To do >> In the records below, the line with "vfov_deg: 15.8" and every line after it must be written out exactly; no pictures belong in the result.

Exercise data >>
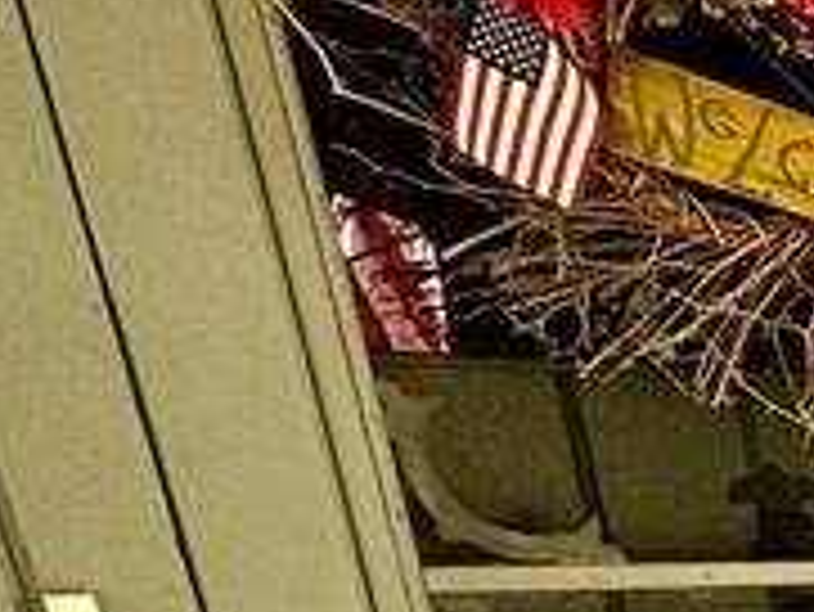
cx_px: 2042
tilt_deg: -19.8
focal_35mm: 79
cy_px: 1116
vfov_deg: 15.8
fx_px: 1859
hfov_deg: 14.2
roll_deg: -1.9
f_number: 2.2
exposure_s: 1/99
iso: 80
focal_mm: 2.22
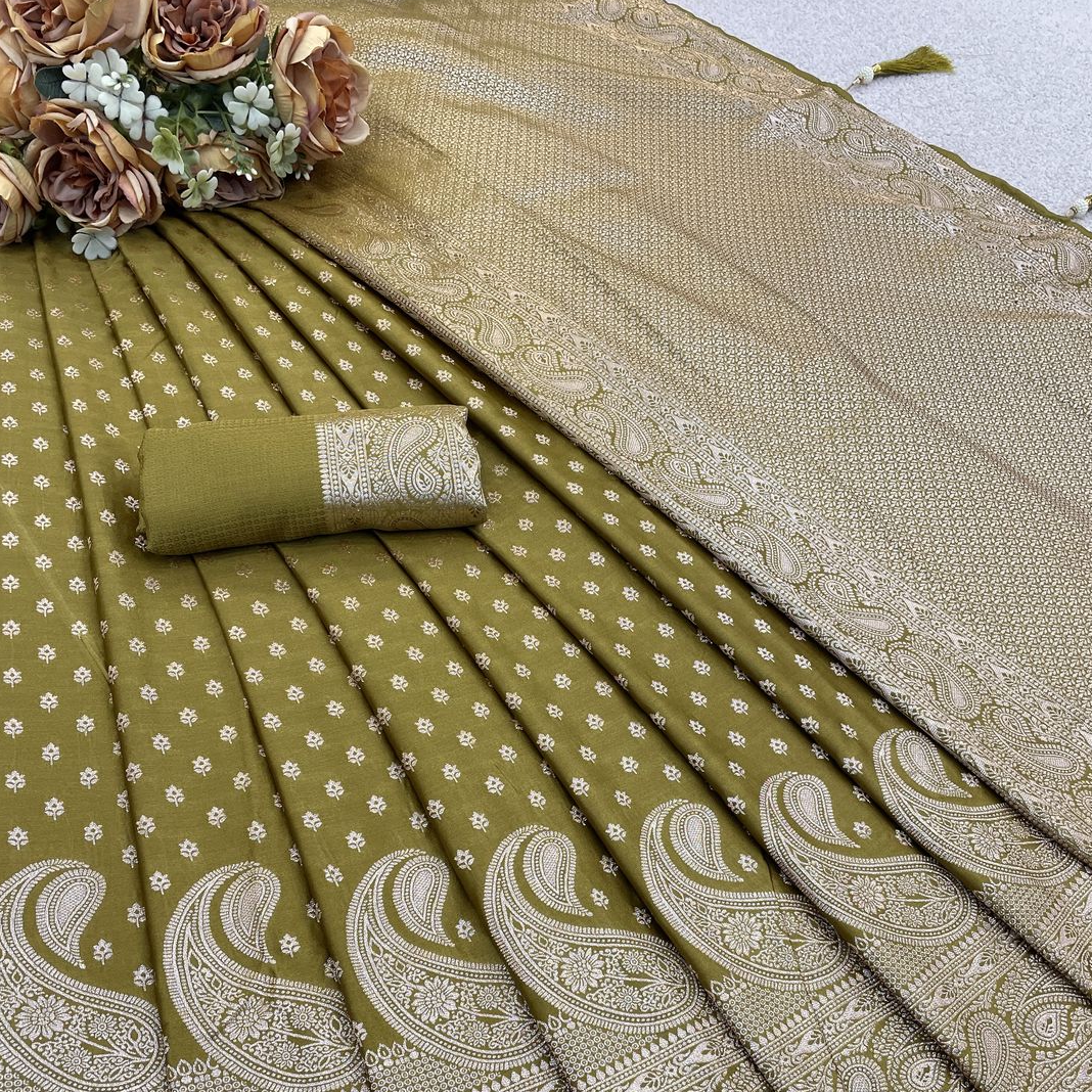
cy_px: 717
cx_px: 550
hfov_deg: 52.5
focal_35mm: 31
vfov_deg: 51.7
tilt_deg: -56.4
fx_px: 1106
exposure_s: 1/100
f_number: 1.6
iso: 80
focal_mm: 4.2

Answer for the task >>
vfov_deg: 15.8
fx_px: 1859
hfov_deg: 14.2
roll_deg: -1.9
f_number: 2.2
exposure_s: 1/99
iso: 80
focal_mm: 2.22
cy_px: 717
cx_px: 550
hfov_deg: 52.5
focal_35mm: 31
vfov_deg: 51.7
tilt_deg: -56.4
fx_px: 1106
exposure_s: 1/100
f_number: 1.6
iso: 80
focal_mm: 4.2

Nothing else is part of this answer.